Naturellement, lorsque le chef politique possède un pouvoir illimité ; lorsque, conquérant victorieux, il voit ses sujets à ses pieds à sa merci, ou lorsque, issu des dieux, sa volonté ne peut être contestée sans impiété, ou lorsqu’il unit les caractères de conquérant et de dieu, il absorbe tous les genres d’autorité : il est à la fois chef militaire, législateur, grand juge et souverain pontife. Le roi, dans la plénitude de son développement, est la clef de voûte de toute structure sociale, le directeur de toute fonction sociale.

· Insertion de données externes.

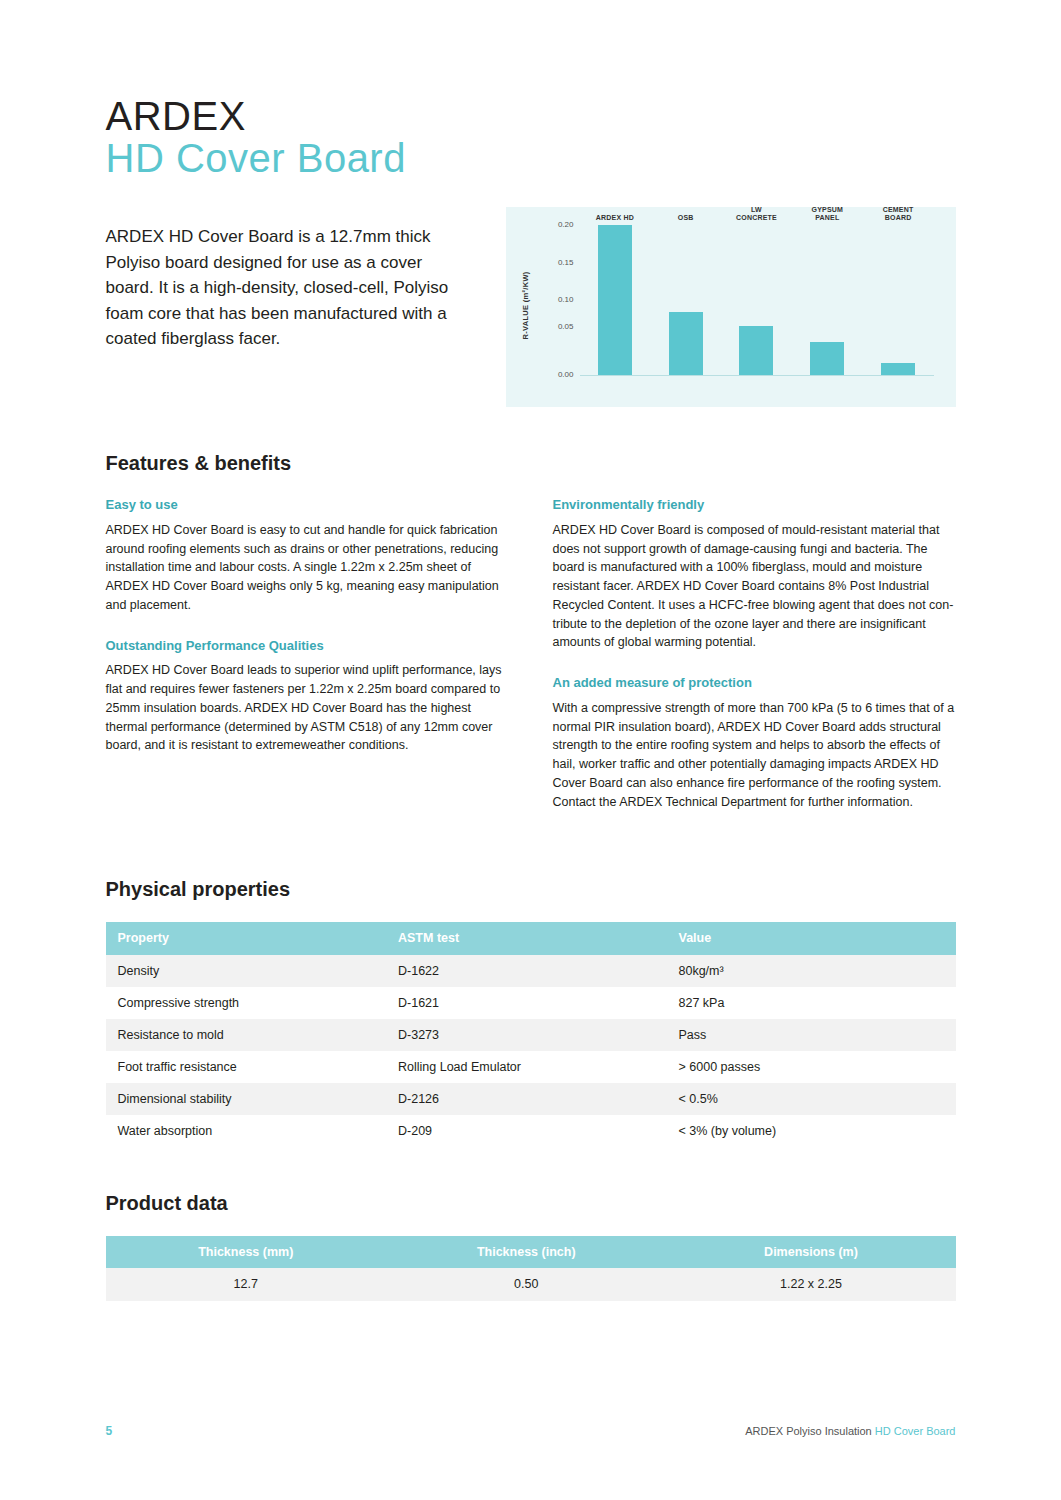ARDEX HD Cover Board
ARDEX HD Cover Board is a 12.7mm thick Polyiso board designed for use as a cover board. It is a high-density, closed-cell, Polyiso foam core that has been manufactured with a coated fiberglass facer.
R-VALUE (m²/KW) 0.20 0.15 0.10 0.05 0.00
ARDEX HD
OSB
LW
CONCRETE
GYPSUM
PANEL
CEMENT
BOARD
Features & benefits
Easy to use
ARDEX HD Cover Board is easy to cut and handle for quick fabrication around roofing elements such as drains or other penetrations, reducing installation time and labour costs. A single 1.22m x 2.25m sheet of ARDEX HD Cover Board weighs only 5 kg, meaning easy manipulation and placement.
Outstanding Performance Qualities
ARDEX HD Cover Board leads to superior wind uplift performance, lays flat and requires fewer fasteners per 1.22m x 2.25m board compared to 25mm insulation boards. ARDEX HD Cover Board has the highest thermal performance (determined by ASTM C518) of any 12mm cover board, and it is resistant to extremeweather conditions.
Environmentally friendly
ARDEX HD Cover Board is composed of mould-resistant material that does not support growth of damage-causing fungi and bacteria. The board is manufactured with a 100% fiberglass, mould and moisture resistant facer. ARDEX HD Cover Board contains 8% Post Industrial Recycled Content. It uses a HCFC-free blowing agent that does not con-tribute to the depletion of the ozone layer and there are insignificant amounts of global warming potential.
An added measure of protection
With a compressive strength of more than 700 kPa (5 to 6 times that of a normal PIR insulation board), ARDEX HD Cover Board adds structural strength to the entire roofing system and helps to absorb the effects of hail, worker traffic and other potentially damaging impacts ARDEX HD Cover Board can also enhance fire performance of the roofing system. Contact the ARDEX Technical Department for further information.
Physical properties
| Property | ASTM test | Value |
| --- | --- | --- |
| Density | D-1622 | 80kg/m³ |
| Compressive strength | D-1621 | 827 kPa |
| Resistance to mold | D-3273 | Pass |
| Foot traffic resistance | Rolling Load Emulator | > 6000 passes |
| Dimensional stability | D-2126 | < 0.5% |
| Water absorption | D-209 | < 3% (by volume) |
Product data
| Thickness (mm) | Thickness (inch) | Dimensions (m) |
| --- | --- | --- |
| 12.7 | 0.50 | 1.22 x 2.25 |
5 ARDEX Polyiso Insulation HD Cover Board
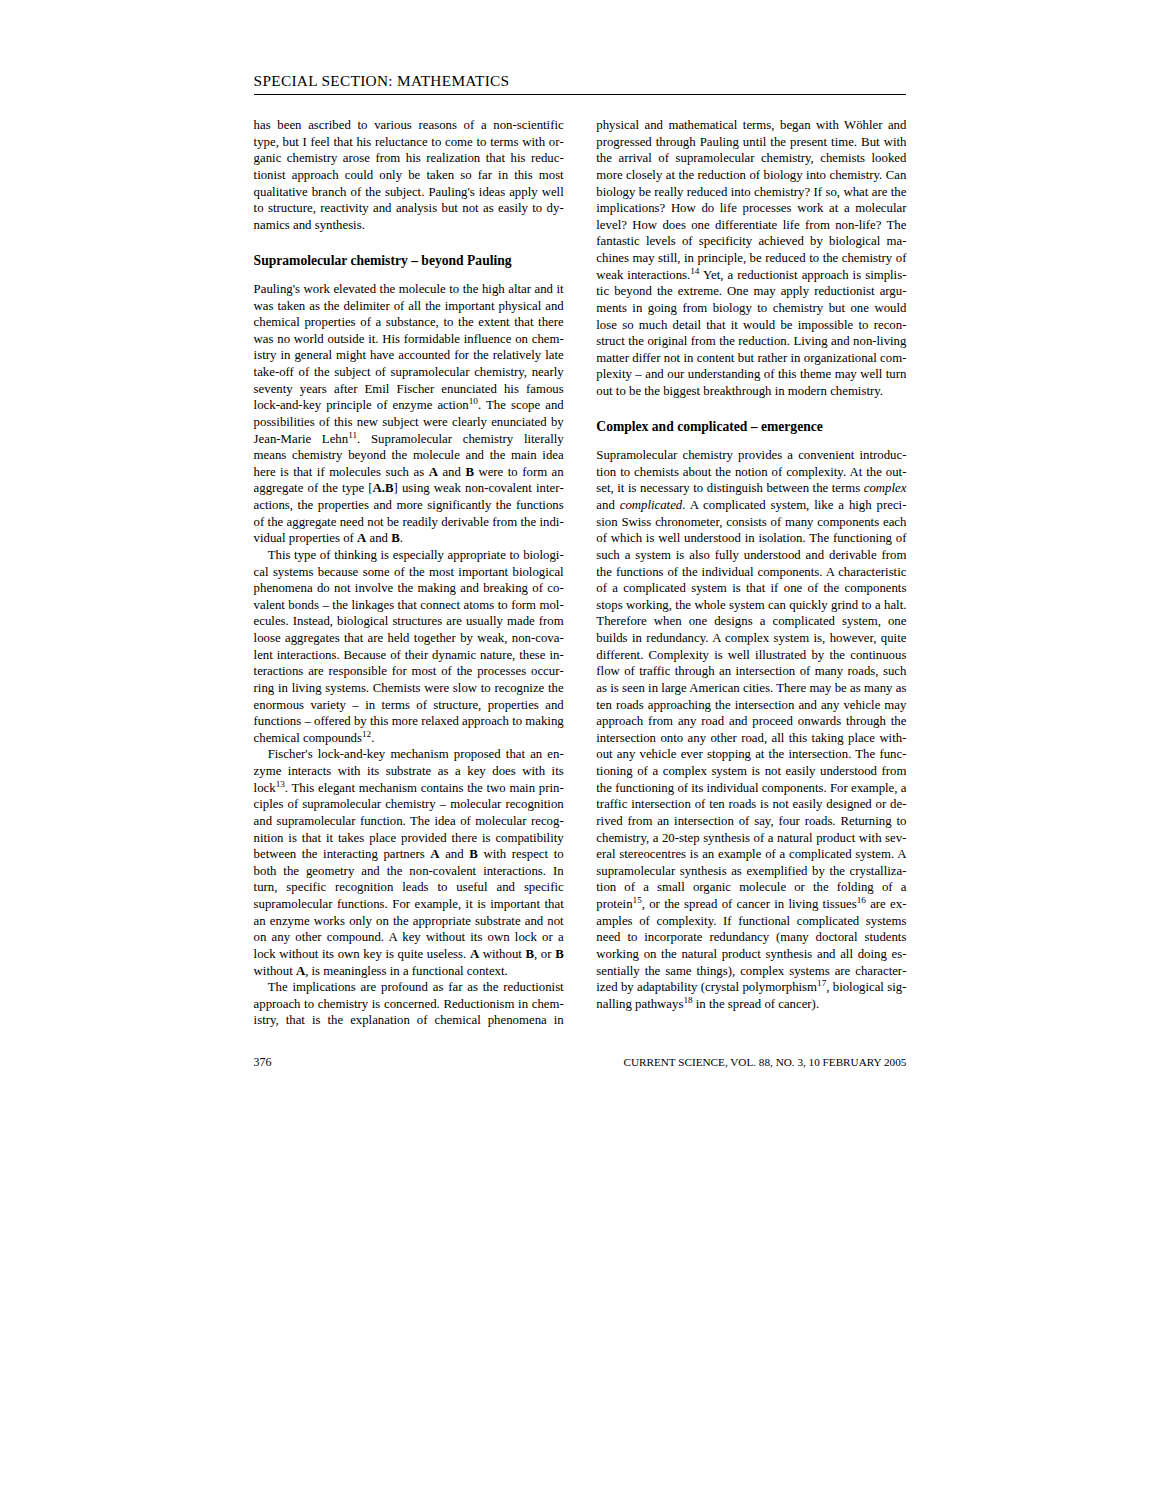SPECIAL SECTION: MATHEMATICS
has been ascribed to various reasons of a non-scientific type, but I feel that his reluctance to come to terms with organic chemistry arose from his realization that his reductionist approach could only be taken so far in this most qualitative branch of the subject. Pauling's ideas apply well to structure, reactivity and analysis but not as easily to dynamics and synthesis.
Supramolecular chemistry – beyond Pauling
Pauling's work elevated the molecule to the high altar and it was taken as the delimiter of all the important physical and chemical properties of a substance, to the extent that there was no world outside it. His formidable influence on chemistry in general might have accounted for the relatively late take-off of the subject of supramolecular chemistry, nearly seventy years after Emil Fischer enunciated his famous lock-and-key principle of enzyme action10. The scope and possibilities of this new subject were clearly enunciated by Jean-Marie Lehn11. Supramolecular chemistry literally means chemistry beyond the molecule and the main idea here is that if molecules such as A and B were to form an aggregate of the type [A.B] using weak non-covalent interactions, the properties and more significantly the functions of the aggregate need not be readily derivable from the individual properties of A and B.
This type of thinking is especially appropriate to biological systems because some of the most important biological phenomena do not involve the making and breaking of covalent bonds – the linkages that connect atoms to form molecules. Instead, biological structures are usually made from loose aggregates that are held together by weak, non-covalent interactions. Because of their dynamic nature, these interactions are responsible for most of the processes occurring in living systems. Chemists were slow to recognize the enormous variety – in terms of structure, properties and functions – offered by this more relaxed approach to making chemical compounds12.
Fischer's lock-and-key mechanism proposed that an enzyme interacts with its substrate as a key does with its lock13. This elegant mechanism contains the two main principles of supramolecular chemistry – molecular recognition and supramolecular function. The idea of molecular recognition is that it takes place provided there is compatibility between the interacting partners A and B with respect to both the geometry and the non-covalent interactions. In turn, specific recognition leads to useful and specific supramolecular functions. For example, it is important that an enzyme works only on the appropriate substrate and not on any other compound. A key without its own lock or a lock without its own key is quite useless. A without B, or B without A, is meaningless in a functional context.
The implications are profound as far as the reductionist approach to chemistry is concerned. Reductionism in chemistry, that is the explanation of chemical phenomena in physical and mathematical terms, began with Wöhler and progressed through Pauling until the present time. But with the arrival of supramolecular chemistry, chemists looked more closely at the reduction of biology into chemistry. Can biology be really reduced into chemistry? If so, what are the implications? How do life processes work at a molecular level? How does one differentiate life from non-life? The fantastic levels of specificity achieved by biological machines may still, in principle, be reduced to the chemistry of weak interactions.14 Yet, a reductionist approach is simplistic beyond the extreme. One may apply reductionist arguments in going from biology to chemistry but one would lose so much detail that it would be impossible to reconstruct the original from the reduction. Living and non-living matter differ not in content but rather in organizational complexity – and our understanding of this theme may well turn out to be the biggest breakthrough in modern chemistry.
Complex and complicated – emergence
Supramolecular chemistry provides a convenient introduction to chemists about the notion of complexity. At the outset, it is necessary to distinguish between the terms complex and complicated. A complicated system, like a high precision Swiss chronometer, consists of many components each of which is well understood in isolation. The functioning of such a system is also fully understood and derivable from the functions of the individual components. A characteristic of a complicated system is that if one of the components stops working, the whole system can quickly grind to a halt. Therefore when one designs a complicated system, one builds in redundancy. A complex system is, however, quite different. Complexity is well illustrated by the continuous flow of traffic through an intersection of many roads, such as is seen in large American cities. There may be as many as ten roads approaching the intersection and any vehicle may approach from any road and proceed onwards through the intersection onto any other road, all this taking place without any vehicle ever stopping at the intersection. The functioning of a complex system is not easily understood from the functioning of its individual components. For example, a traffic intersection of ten roads is not easily designed or derived from an intersection of say, four roads. Returning to chemistry, a 20-step synthesis of a natural product with several stereocentres is an example of a complicated system. A supramolecular synthesis as exemplified by the crystallization of a small organic molecule or the folding of a protein15, or the spread of cancer in living tissues16 are examples of complexity. If functional complicated systems need to incorporate redundancy (many doctoral students working on the natural product synthesis and all doing essentially the same things), complex systems are characterized by adaptability (crystal polymorphism17, biological signalling pathways18 in the spread of cancer).
376 CURRENT SCIENCE, VOL. 88, NO. 3, 10 FEBRUARY 2005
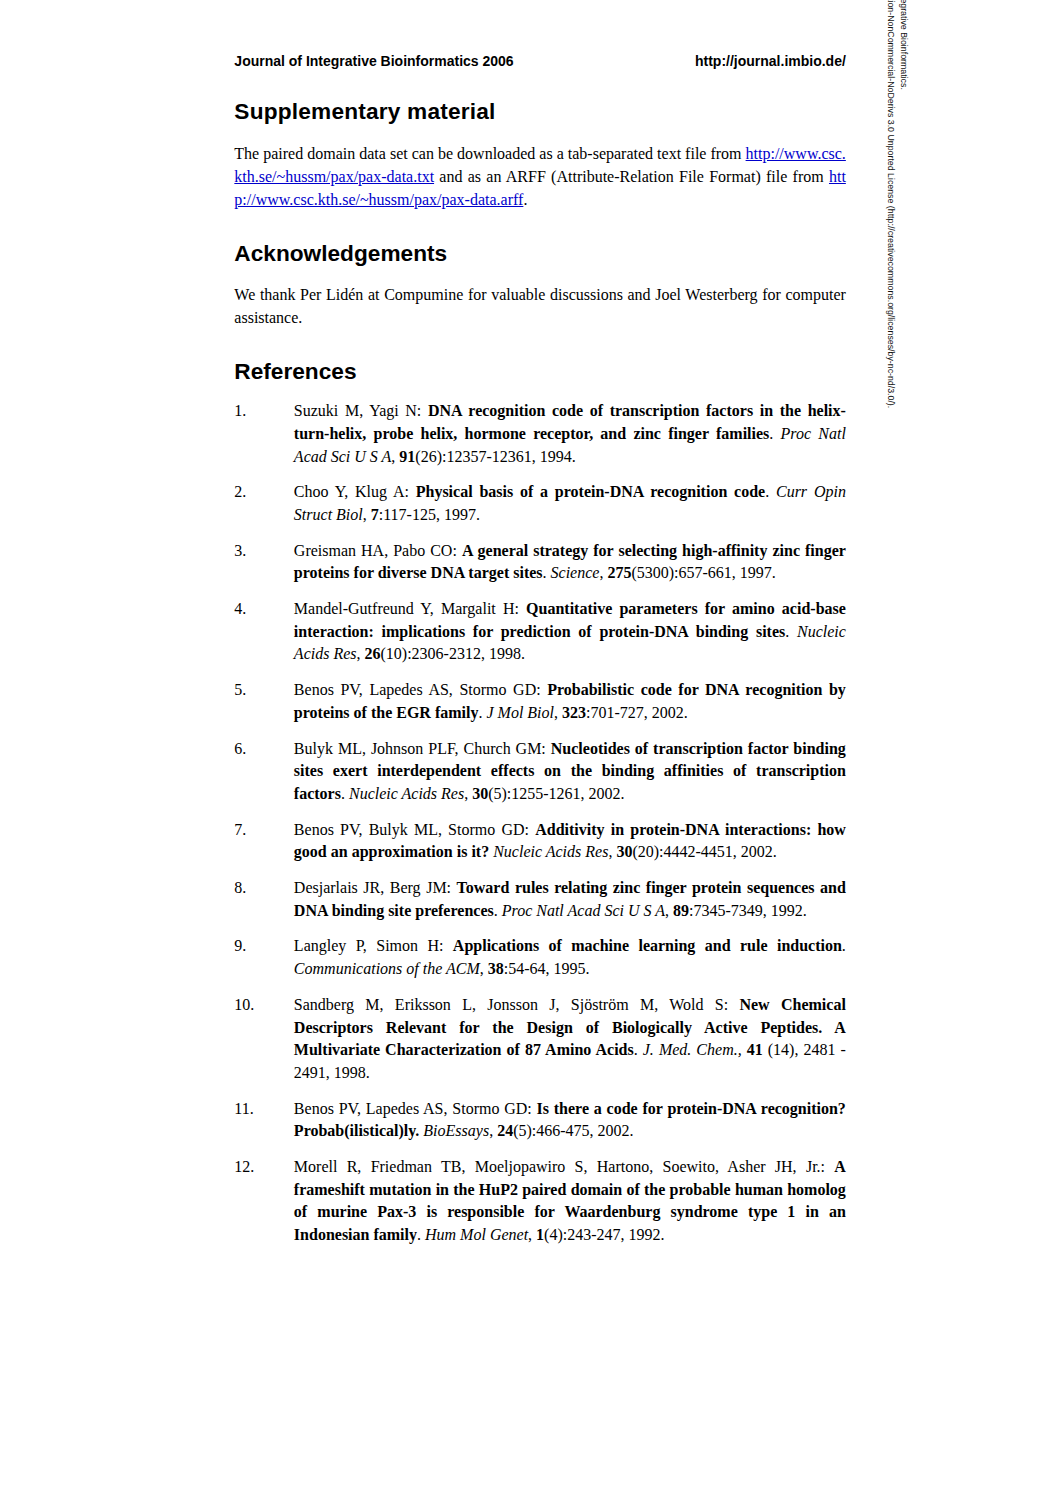Journal of Integrative Bioinformatics 2006 http://journal.imbio.de/
Supplementary material
The paired domain data set can be downloaded as a tab-separated text file from http://www.csc.kth.se/~hussm/pax/pax-data.txt and as an ARFF (Attribute-Relation File Format) file from http://www.csc.kth.se/~hussm/pax/pax-data.arff.
Acknowledgements
We thank Per Lidén at Compumine for valuable discussions and Joel Westerberg for computer assistance.
References
1. Suzuki M, Yagi N: DNA recognition code of transcription factors in the helix-turn-helix, probe helix, hormone receptor, and zinc finger families. Proc Natl Acad Sci U S A, 91(26):12357-12361, 1994.
2. Choo Y, Klug A: Physical basis of a protein-DNA recognition code. Curr Opin Struct Biol, 7:117-125, 1997.
3. Greisman HA, Pabo CO: A general strategy for selecting high-affinity zinc finger proteins for diverse DNA target sites. Science, 275(5300):657-661, 1997.
4. Mandel-Gutfreund Y, Margalit H: Quantitative parameters for amino acid-base interaction: implications for prediction of protein-DNA binding sites. Nucleic Acids Res, 26(10):2306-2312, 1998.
5. Benos PV, Lapedes AS, Stormo GD: Probabilistic code for DNA recognition by proteins of the EGR family. J Mol Biol, 323:701-727, 2002.
6. Bulyk ML, Johnson PLF, Church GM: Nucleotides of transcription factor binding sites exert interdependent effects on the binding affinities of transcription factors. Nucleic Acids Res, 30(5):1255-1261, 2002.
7. Benos PV, Bulyk ML, Stormo GD: Additivity in protein-DNA interactions: how good an approximation is it? Nucleic Acids Res, 30(20):4442-4451, 2002.
8. Desjarlais JR, Berg JM: Toward rules relating zinc finger protein sequences and DNA binding site preferences. Proc Natl Acad Sci U S A, 89:7345-7349, 1992.
9. Langley P, Simon H: Applications of machine learning and rule induction. Communications of the ACM, 38:54-64, 1995.
10. Sandberg M, Eriksson L, Jonsson J, Sjöström M, Wold S: New Chemical Descriptors Relevant for the Design of Biologically Active Peptides. A Multivariate Characterization of 87 Amino Acids. J. Med. Chem., 41 (14), 2481 - 2491, 1998.
11. Benos PV, Lapedes AS, Stormo GD: Is there a code for protein-DNA recognition? Probab(ilistical)ly. BioEssays, 24(5):466-475, 2002.
12. Morell R, Friedman TB, Moeljopawiro S, Hartono, Soewito, Asher JH, Jr.: A frameshift mutation in the HuP2 paired domain of the probable human homolog of murine Pax-3 is responsible for Waardenburg syndrome type 1 in an Indonesian family. Hum Mol Genet, 1(4):243-247, 1992.
Copyright 2006 The Author(s). Published by Journal of Integrative Bioinformatics.
This article is licensed under a Creative Commons Attribution-NonCommercial-NoDerivs 3.0 Unported License (http://creativecommons.org/licenses/by-nc-nd/3.0/).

Dans une petite tribu, le chef peut s’acquitter en personne de tous les devoirs de sa fonction. Il ne se borne pas à conduire les guerriers au combat, il a le loisir de régler les différends, il peut sacrifier à l’esprit ancêtre, il peut maintenir l’ordre dans le village, infliger des châtiments, régler les transactions commerciales ; en effet ceux qu’il gouverne sont peu nombreux et vivent dans un étroit espace. Quand il devient le chef de plusieurs tribus unies l’accroissement du nombre des affaires aussi bien que l’étendue de pays couverte par ses sujets, font naître des difficultés qui s’opposent à ce qu’il administre en personne. Il est nécessaire qu’il emploie d’autres personnes pour se procurer des informations, pour porter ses ordres et les faire exécuter sous leurs yeux ; à la longue, ces aides deviennent les chefs de départements administratifs et exercent une autorité déléguée.